En un país libre
Silvio nos enseñó que el arte debe ser bello, pero que también debe tener sentido, militancia
Parece increíble pero el primer casete de Silvio Rodríguez lo compré en el Chile de Augusto Pinochet. Claro, fue en Arica, y la dictadura mapocha ya se resquebrajaba; lo compré en el mercado, en un pequeño puesto de discos y grabaciones piratas. Eran otros tiempos, para poder escuchar otra vez una canción que te había encantado, tenías que dar vueltas y vueltas con el bolígrafo a la cinta, porque la plata no alcanzaba para comprar otras pilas, que se gastaban de tanto retroceder.
De esos tiempos recuerdo ese tema que dice “vivo en un país libre/ cual solamente puede ser libre/ en esta tierra, en este instante/ y soy feliz porque soy gigante”. Lo escuchaba una y otra vez, haciendo girar la puntabola, luchando por construir ese país libre y deseando que me “perdonen, por este día, los muertos de mi felicidad”. Esa letra lleva un título tan críptico como el de Pequeña serenata diurna. Luego vino el tiempo de Pablo Milanés con canciones como El breve espacio en que no estás, y el amor incompleto que se acerca a lo que uno simplemente soñó mientras “todavía quedan restos de humedad”.
Pero volvamos a Silvio y a los temas que marcaron nuestros 20, 30 y 40 años, compartiéndolos con nuestro espejo, con los cuates, con las que amamos, con las que nos amaron. Acompañándonos en las victorias y dándonos fuerzas en las derrotas. Como aquel tema que habla de El necio, y uno aprieta los dientes y dice “me muero como viví”, cuando todo parecía negro y el neoliberalismo había impuesto el egoísmo de nuevo y el discurso destinado a llenar los bolsillos de unos cuantos.

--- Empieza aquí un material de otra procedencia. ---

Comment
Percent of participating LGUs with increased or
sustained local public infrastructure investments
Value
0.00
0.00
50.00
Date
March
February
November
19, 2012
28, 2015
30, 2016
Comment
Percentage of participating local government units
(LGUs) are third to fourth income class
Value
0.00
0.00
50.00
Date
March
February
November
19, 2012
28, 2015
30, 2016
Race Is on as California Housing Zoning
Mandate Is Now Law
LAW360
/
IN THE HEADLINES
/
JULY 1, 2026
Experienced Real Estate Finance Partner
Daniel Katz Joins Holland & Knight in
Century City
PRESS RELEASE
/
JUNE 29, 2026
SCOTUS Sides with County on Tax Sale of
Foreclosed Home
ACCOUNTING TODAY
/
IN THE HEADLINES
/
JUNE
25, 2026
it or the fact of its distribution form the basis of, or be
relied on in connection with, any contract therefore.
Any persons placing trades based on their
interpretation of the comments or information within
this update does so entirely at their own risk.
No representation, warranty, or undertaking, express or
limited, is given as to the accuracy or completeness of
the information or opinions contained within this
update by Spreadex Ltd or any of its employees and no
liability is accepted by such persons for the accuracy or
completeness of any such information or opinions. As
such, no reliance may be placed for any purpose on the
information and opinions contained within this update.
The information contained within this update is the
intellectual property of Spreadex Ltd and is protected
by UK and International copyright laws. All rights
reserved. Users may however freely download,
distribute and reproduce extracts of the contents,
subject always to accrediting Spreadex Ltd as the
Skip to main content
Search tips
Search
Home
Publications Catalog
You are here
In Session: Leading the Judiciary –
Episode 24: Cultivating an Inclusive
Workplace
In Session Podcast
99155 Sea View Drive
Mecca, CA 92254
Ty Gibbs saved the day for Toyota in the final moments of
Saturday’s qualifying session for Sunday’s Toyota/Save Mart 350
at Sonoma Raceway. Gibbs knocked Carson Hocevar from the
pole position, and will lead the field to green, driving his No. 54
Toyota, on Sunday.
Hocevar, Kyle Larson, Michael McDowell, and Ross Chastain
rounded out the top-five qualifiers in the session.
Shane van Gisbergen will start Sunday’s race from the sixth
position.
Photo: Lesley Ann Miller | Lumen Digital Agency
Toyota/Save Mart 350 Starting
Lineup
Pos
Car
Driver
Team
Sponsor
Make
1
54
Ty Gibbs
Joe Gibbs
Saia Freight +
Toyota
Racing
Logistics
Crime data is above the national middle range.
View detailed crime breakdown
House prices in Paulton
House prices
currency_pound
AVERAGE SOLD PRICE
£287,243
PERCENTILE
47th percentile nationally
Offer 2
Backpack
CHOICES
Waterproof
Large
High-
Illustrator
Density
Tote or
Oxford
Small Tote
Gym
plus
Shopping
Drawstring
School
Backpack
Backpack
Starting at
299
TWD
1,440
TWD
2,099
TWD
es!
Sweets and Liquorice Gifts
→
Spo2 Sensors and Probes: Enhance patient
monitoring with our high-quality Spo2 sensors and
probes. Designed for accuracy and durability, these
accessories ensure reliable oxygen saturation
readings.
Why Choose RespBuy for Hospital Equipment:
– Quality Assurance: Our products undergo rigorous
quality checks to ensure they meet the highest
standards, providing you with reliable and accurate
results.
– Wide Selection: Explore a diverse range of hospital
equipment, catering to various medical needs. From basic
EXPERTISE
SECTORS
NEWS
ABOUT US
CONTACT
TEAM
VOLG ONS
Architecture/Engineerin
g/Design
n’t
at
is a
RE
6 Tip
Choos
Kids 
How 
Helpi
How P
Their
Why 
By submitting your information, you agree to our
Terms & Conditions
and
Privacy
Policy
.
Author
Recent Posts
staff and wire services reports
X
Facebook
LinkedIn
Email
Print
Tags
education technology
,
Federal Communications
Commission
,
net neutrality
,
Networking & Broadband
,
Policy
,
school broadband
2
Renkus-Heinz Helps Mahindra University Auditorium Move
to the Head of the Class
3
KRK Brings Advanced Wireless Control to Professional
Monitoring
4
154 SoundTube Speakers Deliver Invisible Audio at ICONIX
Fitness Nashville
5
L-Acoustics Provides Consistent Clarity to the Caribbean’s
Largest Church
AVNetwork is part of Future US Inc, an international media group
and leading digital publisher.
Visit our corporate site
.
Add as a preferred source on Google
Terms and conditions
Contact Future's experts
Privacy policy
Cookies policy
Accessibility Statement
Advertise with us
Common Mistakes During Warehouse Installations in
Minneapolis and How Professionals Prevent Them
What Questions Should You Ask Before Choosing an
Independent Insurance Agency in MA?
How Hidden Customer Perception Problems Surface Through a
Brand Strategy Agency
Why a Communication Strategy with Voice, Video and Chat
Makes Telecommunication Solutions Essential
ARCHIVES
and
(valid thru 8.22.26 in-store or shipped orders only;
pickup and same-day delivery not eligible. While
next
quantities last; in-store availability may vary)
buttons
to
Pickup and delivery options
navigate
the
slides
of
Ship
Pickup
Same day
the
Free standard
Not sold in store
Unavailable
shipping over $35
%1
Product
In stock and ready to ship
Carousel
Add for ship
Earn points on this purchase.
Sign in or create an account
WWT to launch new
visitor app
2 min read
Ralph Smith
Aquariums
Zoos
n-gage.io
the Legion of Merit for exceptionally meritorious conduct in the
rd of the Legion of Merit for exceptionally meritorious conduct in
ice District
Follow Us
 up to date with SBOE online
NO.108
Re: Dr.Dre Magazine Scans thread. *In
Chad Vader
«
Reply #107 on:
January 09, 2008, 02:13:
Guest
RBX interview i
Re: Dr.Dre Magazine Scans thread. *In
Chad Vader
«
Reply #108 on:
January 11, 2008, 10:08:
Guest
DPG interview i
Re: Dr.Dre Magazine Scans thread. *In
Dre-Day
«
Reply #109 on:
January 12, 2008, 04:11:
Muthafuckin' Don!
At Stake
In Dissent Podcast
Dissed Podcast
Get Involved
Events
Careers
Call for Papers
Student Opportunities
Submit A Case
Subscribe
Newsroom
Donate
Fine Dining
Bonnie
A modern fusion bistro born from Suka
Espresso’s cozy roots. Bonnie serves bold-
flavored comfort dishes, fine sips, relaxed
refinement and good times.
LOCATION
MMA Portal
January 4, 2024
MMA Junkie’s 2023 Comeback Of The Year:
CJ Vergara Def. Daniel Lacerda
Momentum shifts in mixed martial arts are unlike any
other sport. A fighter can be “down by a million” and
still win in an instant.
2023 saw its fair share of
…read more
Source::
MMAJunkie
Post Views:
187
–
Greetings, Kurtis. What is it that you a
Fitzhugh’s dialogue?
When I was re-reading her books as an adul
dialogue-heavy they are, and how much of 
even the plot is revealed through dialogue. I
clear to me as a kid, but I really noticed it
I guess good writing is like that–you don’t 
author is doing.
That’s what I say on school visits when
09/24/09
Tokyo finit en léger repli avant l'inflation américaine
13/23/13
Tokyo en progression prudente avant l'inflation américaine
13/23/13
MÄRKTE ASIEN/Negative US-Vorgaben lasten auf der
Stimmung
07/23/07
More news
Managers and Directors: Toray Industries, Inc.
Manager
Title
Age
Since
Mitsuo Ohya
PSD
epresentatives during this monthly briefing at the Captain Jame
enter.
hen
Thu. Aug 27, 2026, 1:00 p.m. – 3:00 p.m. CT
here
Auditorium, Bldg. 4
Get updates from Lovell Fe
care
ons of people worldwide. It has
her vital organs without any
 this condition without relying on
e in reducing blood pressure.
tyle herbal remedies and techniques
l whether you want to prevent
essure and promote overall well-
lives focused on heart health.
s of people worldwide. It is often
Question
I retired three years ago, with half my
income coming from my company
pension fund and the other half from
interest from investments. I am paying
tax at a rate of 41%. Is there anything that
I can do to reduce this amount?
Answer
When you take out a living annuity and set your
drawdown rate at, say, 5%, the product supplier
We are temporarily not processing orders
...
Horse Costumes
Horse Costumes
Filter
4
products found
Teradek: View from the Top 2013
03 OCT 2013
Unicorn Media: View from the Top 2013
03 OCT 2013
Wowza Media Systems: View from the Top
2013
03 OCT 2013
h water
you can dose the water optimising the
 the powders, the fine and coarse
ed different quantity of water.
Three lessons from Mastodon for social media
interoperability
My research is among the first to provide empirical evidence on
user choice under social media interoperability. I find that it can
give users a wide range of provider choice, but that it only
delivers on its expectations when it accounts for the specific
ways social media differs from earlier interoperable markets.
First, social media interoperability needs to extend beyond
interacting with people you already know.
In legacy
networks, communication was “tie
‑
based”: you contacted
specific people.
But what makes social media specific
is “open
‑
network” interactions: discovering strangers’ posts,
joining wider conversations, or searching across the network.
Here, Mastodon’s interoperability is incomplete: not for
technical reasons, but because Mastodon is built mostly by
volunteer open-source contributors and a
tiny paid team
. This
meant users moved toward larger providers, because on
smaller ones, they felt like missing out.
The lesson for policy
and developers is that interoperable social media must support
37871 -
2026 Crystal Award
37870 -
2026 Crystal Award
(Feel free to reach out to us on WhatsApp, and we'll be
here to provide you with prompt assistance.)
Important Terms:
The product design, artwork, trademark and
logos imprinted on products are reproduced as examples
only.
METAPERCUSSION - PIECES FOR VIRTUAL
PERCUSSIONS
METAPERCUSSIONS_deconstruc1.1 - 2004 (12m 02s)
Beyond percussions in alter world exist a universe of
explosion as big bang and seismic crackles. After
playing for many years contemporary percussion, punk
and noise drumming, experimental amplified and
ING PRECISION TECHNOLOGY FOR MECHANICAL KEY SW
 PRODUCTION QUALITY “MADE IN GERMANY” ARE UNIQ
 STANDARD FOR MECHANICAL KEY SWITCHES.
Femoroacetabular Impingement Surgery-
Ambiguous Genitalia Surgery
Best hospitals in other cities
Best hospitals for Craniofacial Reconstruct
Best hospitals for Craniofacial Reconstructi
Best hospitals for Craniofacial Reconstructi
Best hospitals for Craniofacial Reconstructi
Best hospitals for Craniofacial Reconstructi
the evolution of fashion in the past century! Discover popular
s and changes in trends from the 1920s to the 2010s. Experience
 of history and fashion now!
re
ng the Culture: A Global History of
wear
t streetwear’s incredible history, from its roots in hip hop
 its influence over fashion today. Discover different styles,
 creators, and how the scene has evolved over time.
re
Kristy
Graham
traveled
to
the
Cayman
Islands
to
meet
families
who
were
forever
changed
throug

“Dicen que me arrastrarán por sobre rocas cuando la revolución se venga abajo”, dice Silvio, y nosotros apretábamos más fuerte los dientes. Y el cantautor, militante comunista, con nosotros, mostrándonos que el arte no puede ser panfleto, que debe ser bello pero que también debe tener sentido, debe tener militancia, para que las cosas bellas sean también necesarias, para que sean obras del amor y no sólo del grito de la criatura desesperada. Como recordándonos que no somos burócratas del discurso, sino “obreros de la palabra, arquitectos del verbo”.
Y ahora volverá a estar con no- sotros y yo llevaré a mi hija de 15 años, a mi Mishka (cuyo nombre quiere decir en quechua primera cosecha), y cantaré con ella y recordaré y desearé desde lo más profundo de mi corazón que ella también siga viviendo en un país libre, ése que nos han regalado los movimientos sociales que ese 15 de abril serán los invitados de lujo en un Tahuichi que nunca, nunca, será más boliviano.